The intriguing title of a recent report from scholars at Duke is “Accountability Through Algorithm: Developing the Field of Computational Journalism”. Semi-related to CAR, Computational Journalism is defined as “the combination of algorithms, data, and knowledge from the social sciences to supplement the accountability function of journalism.” I take each of those – algorithms, data and knowledge from the social sciences – as separate elements, because while journalists do have plenty to learn from the social sciences, we also operate in an environment that is not quite academic (and sometimes not at all).

The report identifies four areas of potential exploration: techniques for data transformation and pattern discovery in investigative reporting; a digital “dashboard” for journalists; new social and technical structures for interactions among readers and reporters; and sense-making advances from other disciplines. All are interesting and worthy, but to me the first two are particularly so.

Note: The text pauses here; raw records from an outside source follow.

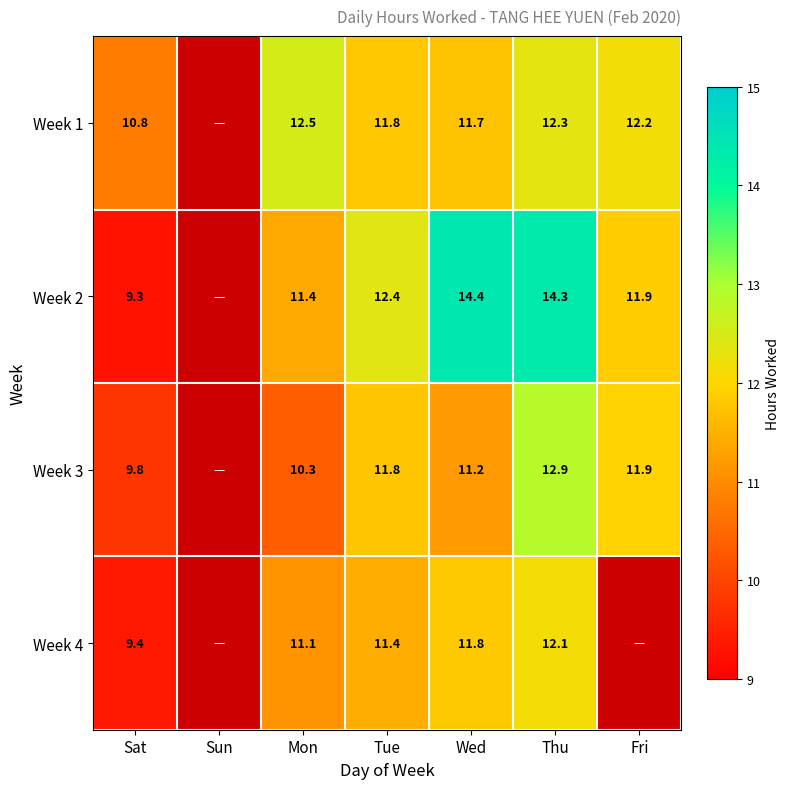

True or false: Week 1 has a value of 16.8 at Mon.

False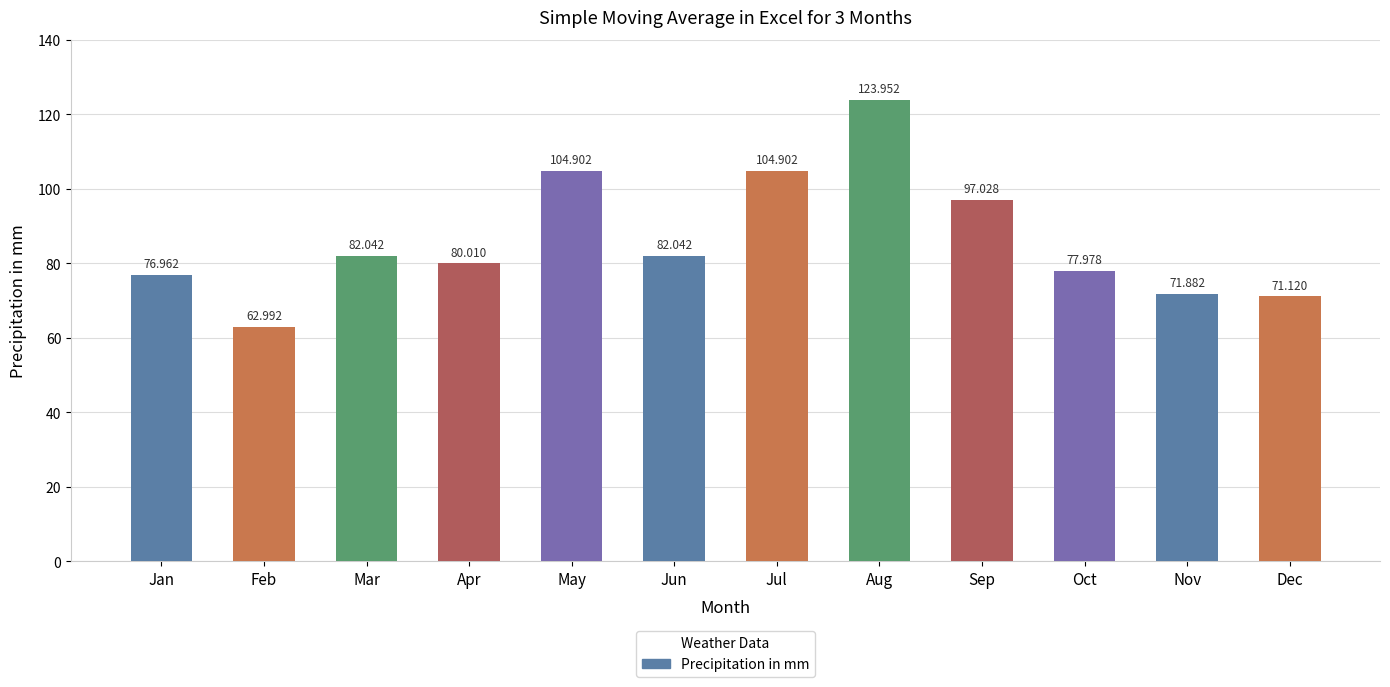

Approximately how many times larger is the value at Feb compared to May?

0.6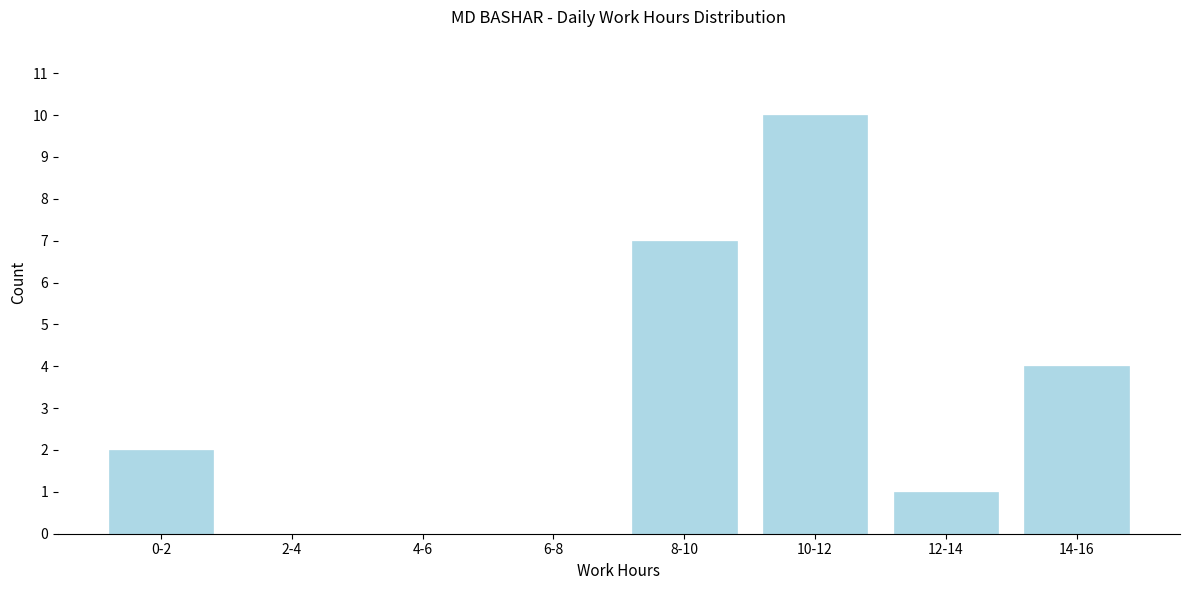

Reading right to left, transcribe all the data shown in this chart.

14-16=4	12-14=1	10-12=10	8-10=7	6-8=0	4-6=0	2-4=0	0-2=2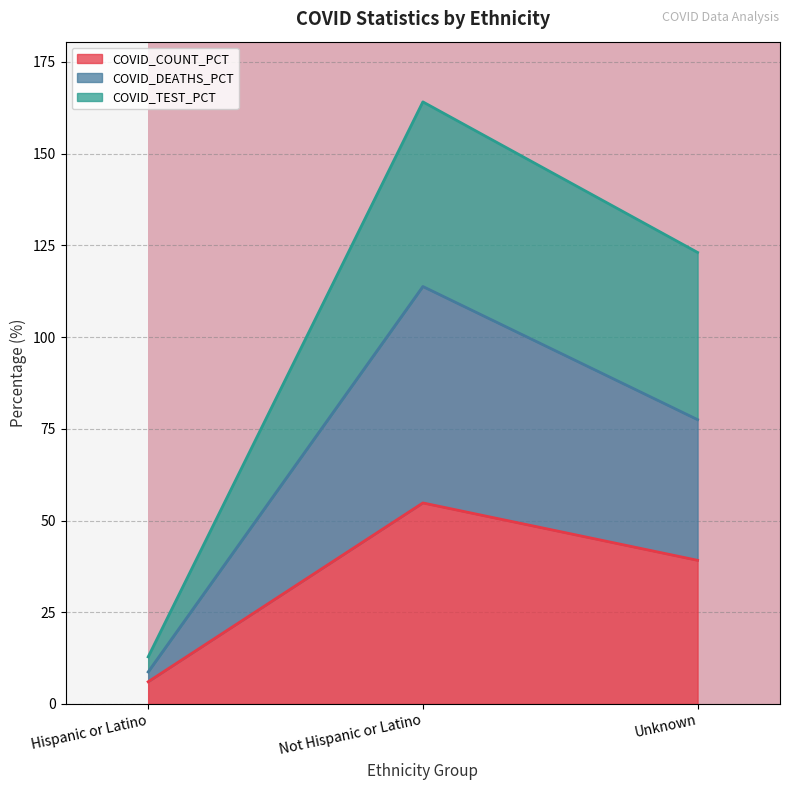

Between Hispanic or Latino and Unknown, which series saw the biggest shift?

COVID_TEST_PCT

On the first, the best investigative journalists have been developing tools for extracting meaning from reams of information for years. The change now is that we have a greater platform for these tools in the Internet, and an effort like DocumentCloud is a clear example of that change. The challenge we face is that patterns are interesting to different people for different reasons; what an accountant finds interesting may not always be of interest to a journalist, and vice versa. The current deficit is not in the area of tools; it is the occasionally trickier area of adapting those for the task of journalism. That requires the guiding influence of people like Sarah Cohen, a newly minted Knight Chair at Duke, who is studying these issues right now. But it also requires the active participation of a wide range of news organizations and journalists. In the Internet, we have a leveling platform, but only if more journalists participate. That may be a greater challenge than the technical one.

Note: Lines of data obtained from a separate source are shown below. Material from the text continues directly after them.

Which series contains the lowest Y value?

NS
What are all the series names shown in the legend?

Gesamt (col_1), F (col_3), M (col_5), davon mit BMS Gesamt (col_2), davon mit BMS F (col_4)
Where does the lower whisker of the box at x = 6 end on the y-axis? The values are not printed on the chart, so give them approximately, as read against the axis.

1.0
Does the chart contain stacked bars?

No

One way to get there is the second idea – a journalist’s dashboard. This would provide reporters with a way to keep track of the deluge of information coming into newsrooms. But again, the technological side of that equation, as difficult as it is, is less of a concern to me than the implementation and adoption of the results. We know how to gather various bits of information in one place. We’re not that good at distilling the best of them, or even knowing where to start. The good news is that we have blueprints for this kind of thing: the people and companies who make great Web apps that distill masses of data into understandable results. The bad news is that we, as a business, work very differently. We don’t really share much, outside of experiences at conferences or over drinks, and particularly not at the institutional level. And we’re downright awful, in general, at adapting good ideas for our own uses.

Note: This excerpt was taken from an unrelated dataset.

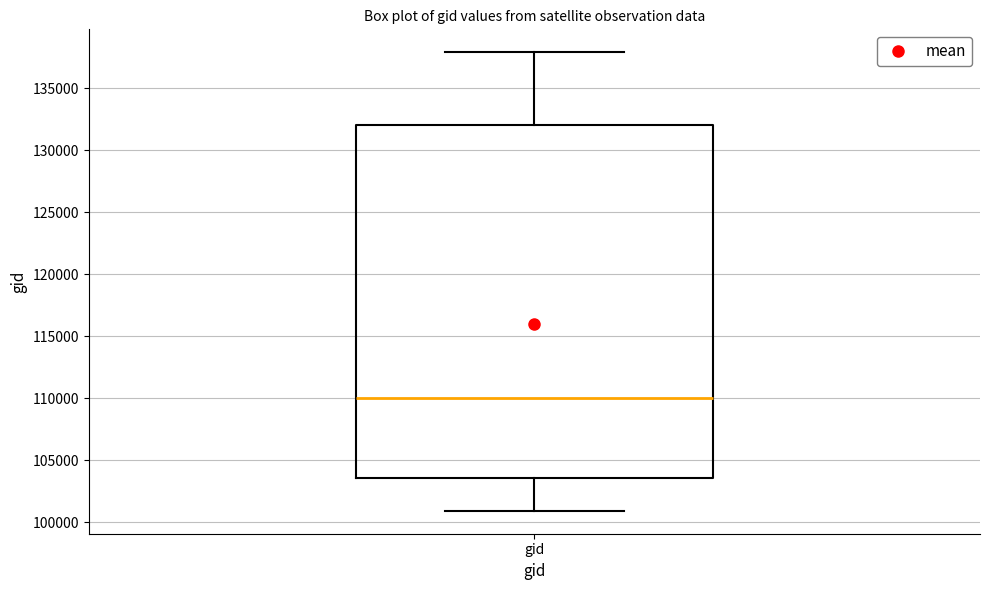

Where does the median line of the box for gid sit on the y-axis? The values are not printed on the chart, so give them approximately, as read against the axis.

110000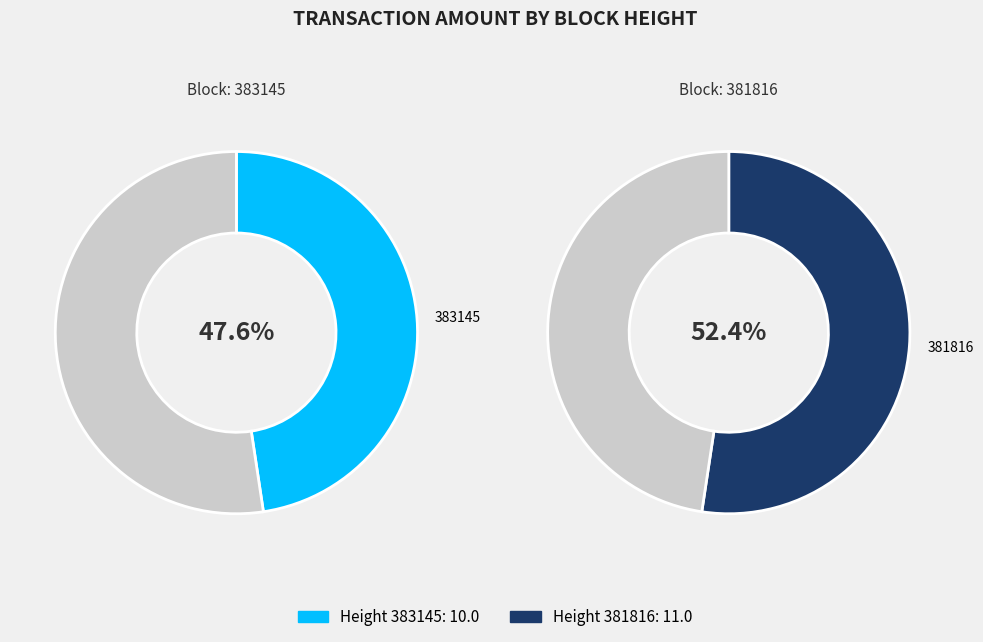

To the nearest percent, what is the difference between the largest and smallest slice percentages?

5%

For the idea of Computational Journalism to work, a lot is riding on a movement that is slowly growing but urgently necessary for the news industry: the increasing adoption, use and proliferation of open-source tools. The CAR community has seen an influx of use of various types of open-source software, from databases to GIS systems to web frameworks. More and more reporters and editors are embracing different styles of journalism. But the broader concept of opening up our newsrooms, both philosophically and in terms of our content and efforts, has been slow in coming. It requires not just the creation of tools, but also the development of journalists and readers who will use those tools most effectively. And that’s more than an algorithm – to say nothing of Twitter – can solve alone.

Oh, and Duke folks? Can we get a version of that report that embraces the Web as much as the concept? HTML will do fine.